Le phénomène revient chaque année. A oued Sebaou, le poisson meurt par milliers chaque été, suscitant la curiosité et l’inquiétude des écologistes et des habitants de la région. Avant-hier, des images postées sur les réseaux sociaux laissaient voir une véritable tuerie.
Des milliers de poissons carassin (commun et doré) ont échoué sur les rives de l’embouchure de l’oued à Sidi Daoud, à l’est de Boumerdès. Le spectacle est affligeant.

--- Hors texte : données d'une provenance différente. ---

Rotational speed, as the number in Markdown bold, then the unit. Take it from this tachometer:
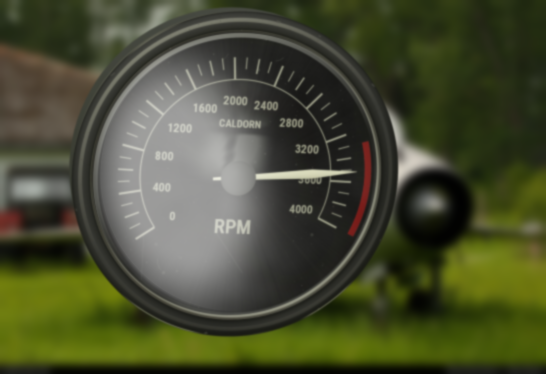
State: **3500** rpm
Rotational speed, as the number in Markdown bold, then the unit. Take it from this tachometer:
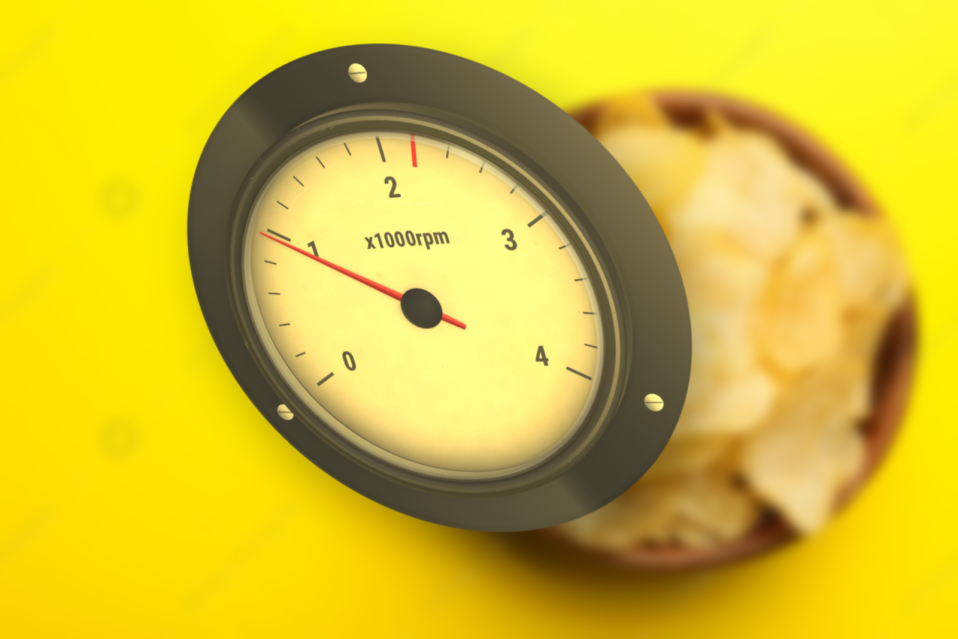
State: **1000** rpm
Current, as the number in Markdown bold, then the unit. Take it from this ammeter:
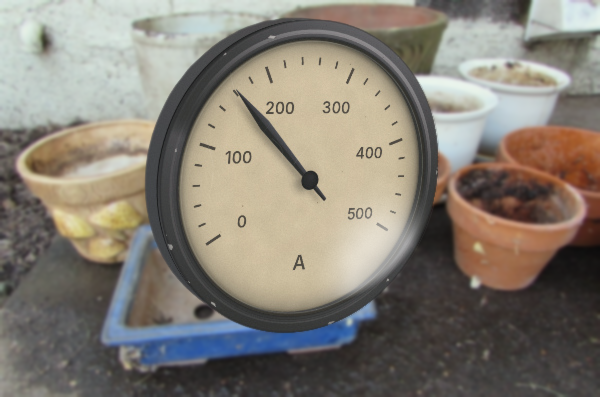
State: **160** A
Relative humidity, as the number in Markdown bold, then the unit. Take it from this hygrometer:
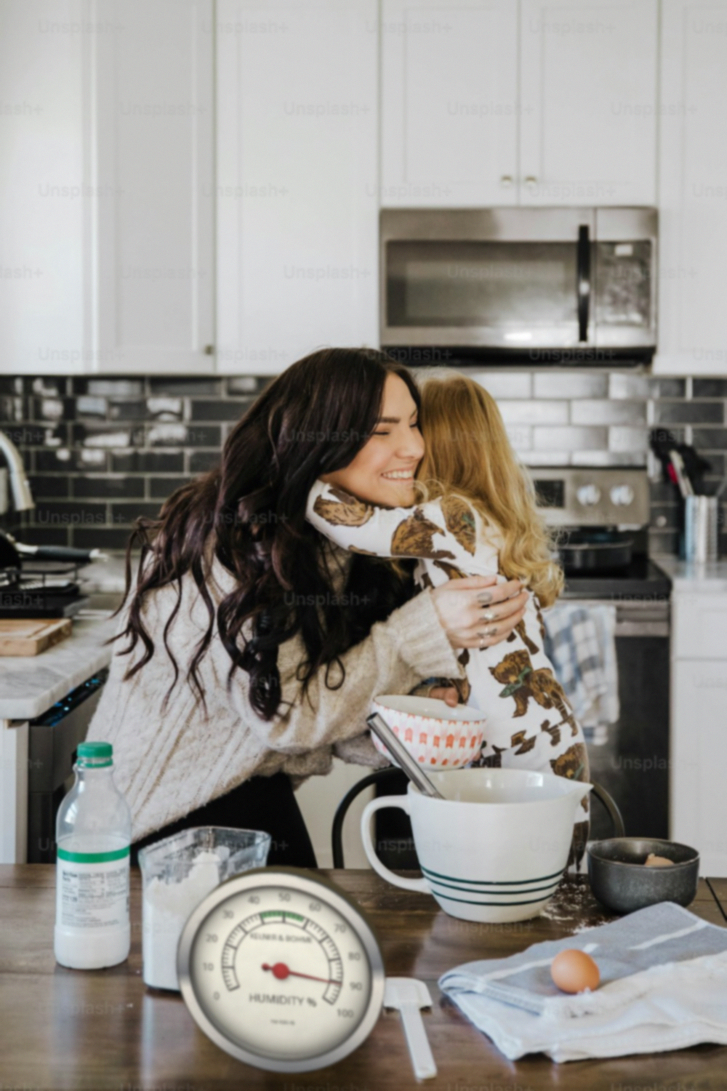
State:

Considéré comme un des plus grands fleuves du pays, le Sebaou subit de plein fouet les effets de la sécheresse et les méfaits de la pollution et de l’agriculture intensive.
«Ce problème est la conséquence de la baisse et de la salinisation des eaux de l’oued qui résulte de la multiplication des forages et la pression exercée sur les nappes phréatiques.

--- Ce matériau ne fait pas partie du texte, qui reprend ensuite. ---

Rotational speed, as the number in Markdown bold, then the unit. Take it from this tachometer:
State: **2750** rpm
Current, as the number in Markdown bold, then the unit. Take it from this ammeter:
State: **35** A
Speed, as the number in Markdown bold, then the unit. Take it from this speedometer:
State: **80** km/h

Car le poisson carassin vit dans les eaux douces et ne résiste pas trop au sel», estime Djamel, un pêcheur de la région. Mais cette thèse n’est pas la seule. Jeudi dernier, une commission composée de fonctionnaires des directions locales de la pêche, de l’environnement et du laboratoire national de contrôle et d’analyse des produits de pêche et aquatique et de salubrité des milieux (LNCAPPASM) s’est déplacée sur place pour constater l’ampleur des dégâts et déterminer l’origine du problème.

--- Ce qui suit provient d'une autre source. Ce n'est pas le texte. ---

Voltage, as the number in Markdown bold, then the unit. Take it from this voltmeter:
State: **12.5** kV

«Ce n’est pas la première fois qu’on voit des délégations officielles ici. Elles font leur rapport, mais celui-ci n’est jamais suivi par des mesures concrètes sur le terrain pour stopper ce désastre écologique», déplore encore Djamel. Contacté pour plus d’informations, Chérif Kadri, directeur de la pêche et des ressources halieutiques à l’échelle de la wilaya, évoque plusieurs hypothèses. «La commission a fait des prélèvements et des échantillons des poissons péris. Les résultats des analyses seront rendus publics d’ici mardi prochain», souligne-t-il. Lui aussi évoque l’éventualité de la salinisation des eaux de l’oued et la baisse de son niveau en raison de la sécheresse, mais aussi de la multiplication des forages d’irrigation de part et d’autre.
Selon lui, la pollution des eaux est une autre piste à étudier. «L’année passée, beaucoup de poissons se sont échoués au barrage d’eau de Naciria. Quand on a fait des analyses, on a découvert que c’était à cause des produits chimiques jetés par les agriculteurs dans le plan d’eau lors du nettoyage de leurs citernes ou le lavage de leurs véhicules. Ces comportements doivent cesser parce qu’ils nuisent énormément à l’environnement et aux espèces vivant dans ce barrage», explique M. Kadri. Pour les agriculteurs, la mort des poissons est le résultat du changement climatique dont l’impact est ressenti dans beaucoup de pays. «Même le niveau de la mer a baissé. Il y a quelques années, les gens pêchaient du poisson à Baghlia, à 5 km de l’embouchure du fleuve.
On y trouvait le bar et le loup de mer, des variétés qui évoluent dans la mer et les eaux douces. Maintenant, dès qu’il y a un problème, on accuse les fellahs», s’indigne un viticulteur. Durement touchés par le manque de pluviométrie, beaucoup d’agriculteurs irriguent leurs champs par citerne. «Les autorités ont promis la réalisation de deux digues dans l’oued pour stopper les eaux et nous permettre d’arroser nos cultures.
Cela ne s’est jamais fait. Aujourd’hui, même les barrages dont ceux d’Ouled Benchabane et de Hamrouna sont presque vides. On ne sait plus d’où ramener de l’eau pour sauver ce qui reste de nos récoltes», se plaint un paysan, désappointé.